1.4. Devletin Tanımı ve Oluşumu

1.4.3. Devletin Geçirdiği Aşamalar

İbni Haldun’a göre devlet bazı aşamalardan geçerek varlığını ya sürdürür ya da yok olur. İbni Haldun’un bu konudaki görüşleri ‘dönemler kuramı’ ya da ‘tavırlar teorisi’ olarak isimlendirilir. İbni Haldun siyasi hayatı da genelde umran gibi vücut bulmuş doğal bir durum olarak görmektedir. Dolayısıyla onun karakterini belirlemede kullandığı yöntemler, genelde tabiat bilimlerinden, özelde de biyolojiden alınmıştır. Genetik olarak siyasi hayatın gelişimini değişik aşamalarda incelemektedir. Nasıl doğmuştur, nasıl büyür, olgunlaşır, ihtiyarlar ve ölür... İbni Haldun devletlerin ömrünü tıpkı insanın ömrüne benzeterek açıklama yoluna gider.

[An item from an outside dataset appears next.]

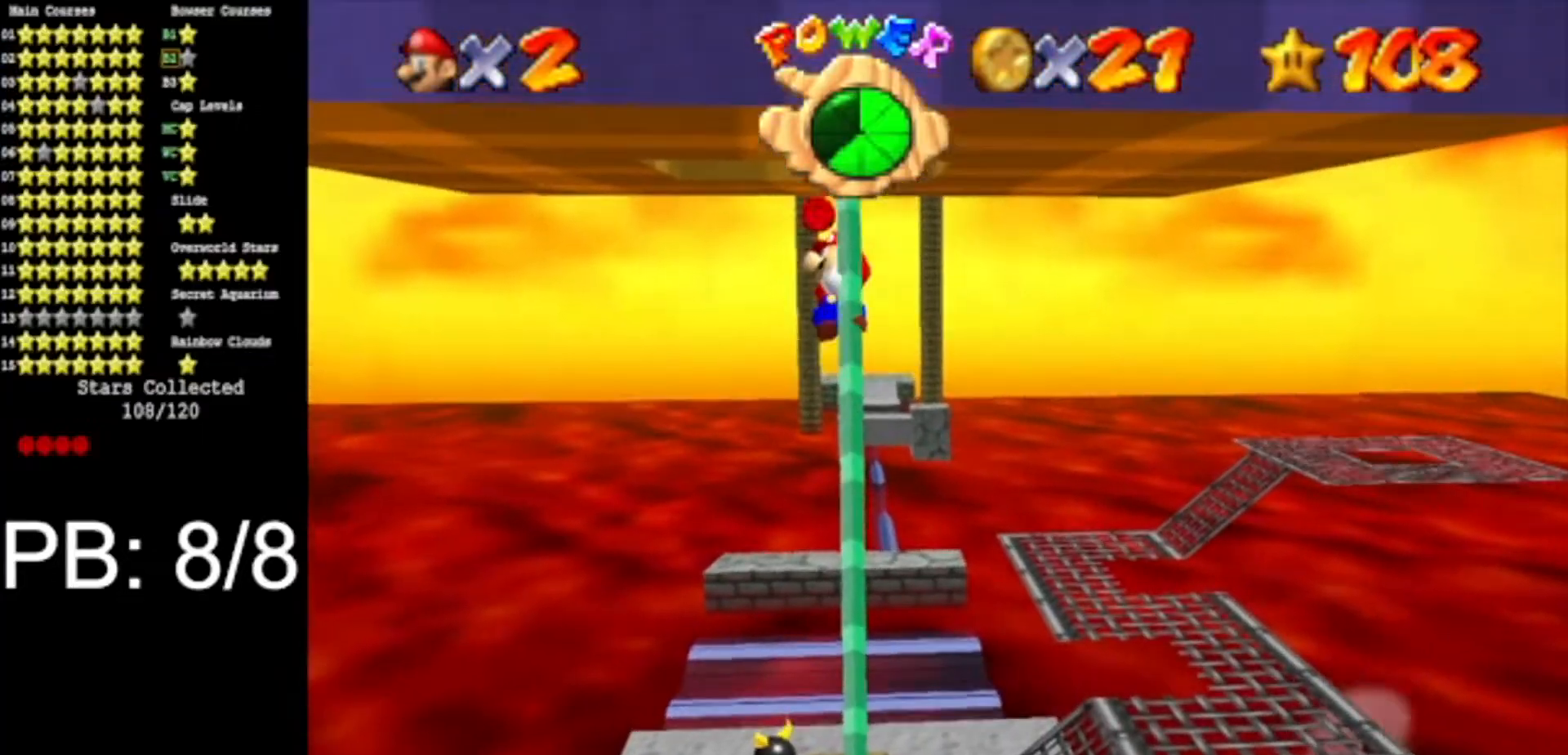
{"buttons": [], "left_stick": "up", "events": [[350, "A", "down"], [450, "A", "up"]]}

İbni Haldun doktor ve müneccimlerin (astrolog/yıldız falcısı) iddialarından hareketle insanın doğal ömrünün 120 yıl olduğunu ifade eder. Ona göre Nuh vakası gibi nadir haller müstesna olmak üzere insanlar doğal yaşam süresi olan 120 yıldan fazla yaşayamazlar. Bu tespitten hareketle devletlerin ömürleri de üç nesli geçmez. (İbni Haldun için her neslin ortalama ömrü kırk yıldır.) Devlet ömrünün çoğunlukla üç nesli geçemeyeceğini iddia etmesinin sebebini ise şu şekilde açıklar: “Devleti kuran ilk nesil göçebe ve kabadır. Asabiyyetin şiddet ve kudretini muhafaza eder ve kılıçları keskin olur. Bundan dolayı kavim ve boylar tarafından acımasız olarak tanınırlar. Diğer kavimler onlara yenilirler. İkinci nesil ise devlet sahibi olmak, bolluk ve refah içinde yaşamak, sonunda ise göçebelik halini bırakarak yerleşik hayata geçmek ister. Yerleşik hayata geçince darlıktan kurtularak bolluk ve genişliğe kavuşur. Bu nesil yücelik ve liderliği ortaklaşa taşımaktan mahrum edildiğinden yücelik ve liderlik bir kişide toplanır. Bu sebepten ötürü asabiyyetin şiddet ve kuvveti az çok kırılır. Halk düşkünlüğe ve boyun eğmeye alışır. Fakat bu nesil devleti kuran ilk nesli idrak edip onların hallerini, yücelik ve kudretlerini, ululuk için çalıştıklarını korumak ve korunmak hususunda nelere katlanmış olduklarını ve atılganlıklarını gözleri ile gördükleri için bu özelliklerinden bir kısmını kaybetseler de, asabiyyet ve şerefi büsbütün bırakmazlar. Üçüncü nesil ise göçebelik çağını ve kabalığı büsbütün unuturlar. Değersizliğe katlanmaya, lezzet ve nimetler içinde yaşamaya alıştıkları ve bu hayatın en olgunluk derecesine yükseldikleri için devletin koruması ve terbiyesine muhtaç olurlar. Bunun üzerine asabiyyet büsbütün unutulur. Bunlar giyim kuşamlarında, ata binmek ve güzelce süngü kullanmak hususlarında askere benzer iseler de bu bir gösterişten ibaret olup gerçekte ise bunlar atların üzerinde kadınlardan daha korkaktırlar. Düşman üzerlerine yürüdüğünde karşı koymaktan acizdirler. Bundan dolayı devletin başında bulunan

hükümdar ile yiğitlik sahibi olan diğerleri başka insanlar sayesinde kudret kazanmak ister. Bu sebeple kölelerini çoğaltır. Kendisine az çok yandaş olacaklara bağışlarda bulunurlar.”80 Bu göz kamaştırıcı yaşam, üçüncü nesil için aynı zamanda devletin sonu anlamına da gelmektedir. Bu son aşama yaşlılık ve hastalık evresidir. Hem kendi içindeki birliktelikte hem de savaş durumlarında devleti ayakta tutacak bütün dinamik unsurlar artık çürümeye yüz tutmuştur. Devletin yıkılışı artık kaçınılmazdır.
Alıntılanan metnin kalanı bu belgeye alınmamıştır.